The report shows that Norway has significantly reduced energy consumption per tonne of primary aluminium by investing in the latest equipment and technology, whereas aluminium production in Iceland has not introduced comparable technology and therefore has a higher energy intensity, which Hörður believes could be cause for concern. The report also states  

that while some aluminium companies in Iceland are close to the global average, on average, the energy-intensive aluminium industry displays an energy intensity above the global average.  

The opposite is true of the data center industry in Iceland, where the Power Usage Effectiveness (PUE) of Icelandic data centers is above the European average and even in the range of the most efficient data centers in Europe.
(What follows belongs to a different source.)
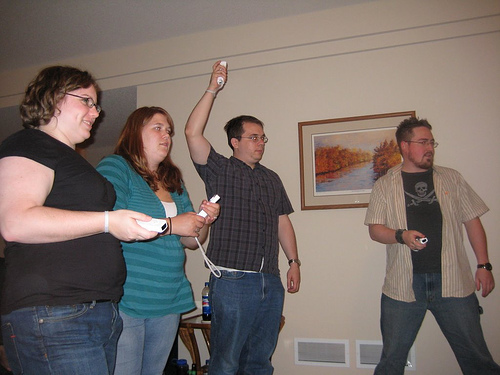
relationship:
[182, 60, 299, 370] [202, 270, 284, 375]
man wearing jeans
This can be attributed to Iceland’s cold climate which reduces the need for cooling in data centers.  

The first independent assessment 

The Ministry of Industry and Innovation approached Fraunhofer to study the impact of electricity prices on the competitiveness of Iceland‘s energy-intensive industries, with a specific focus on electricity costs. Fraunhofer has conducted comparable analyses in Germany and Norway but this type of analysis had never been previously conducted in Iceland and a review of the situation was necessary. The discussion on the competitiveness of the energy-intensive industry in Iceland has taken on new intensity in recent years, particularly regarding energy costs pertaining to production and transmission. The Ministry of Industries and Innovation made the following announcement regarding its decision to approach Fraunhover “various figures and information have been presented that differ somewhat regarding the actual competitiveness of the energy-intensive industry in Iceland when compared with neighbouring countries. Given the importance of energy-intensive industry and electricity sales within the Icelandic economy, there is an urgency to thoroughly review these issues and seek an independent analysis of the situation, with a particular emphasis on electricity costs." The report compared Iceland with Norway, Canada, and Germany. 

Landsvirkjun wanted to publish the information 

The Ministry of Industry and Innovation stated that publishing the results with the intent of offering new insight on the matter would require a level of transparency that could violate the confidentiality provisions of current power contracts. All parties were consulted before the results were published and reservations regarding the disclosure of aluminium industry energy costs were taken into consideration. However, it should be noted that Landsvirkjun was willing to disclose this information.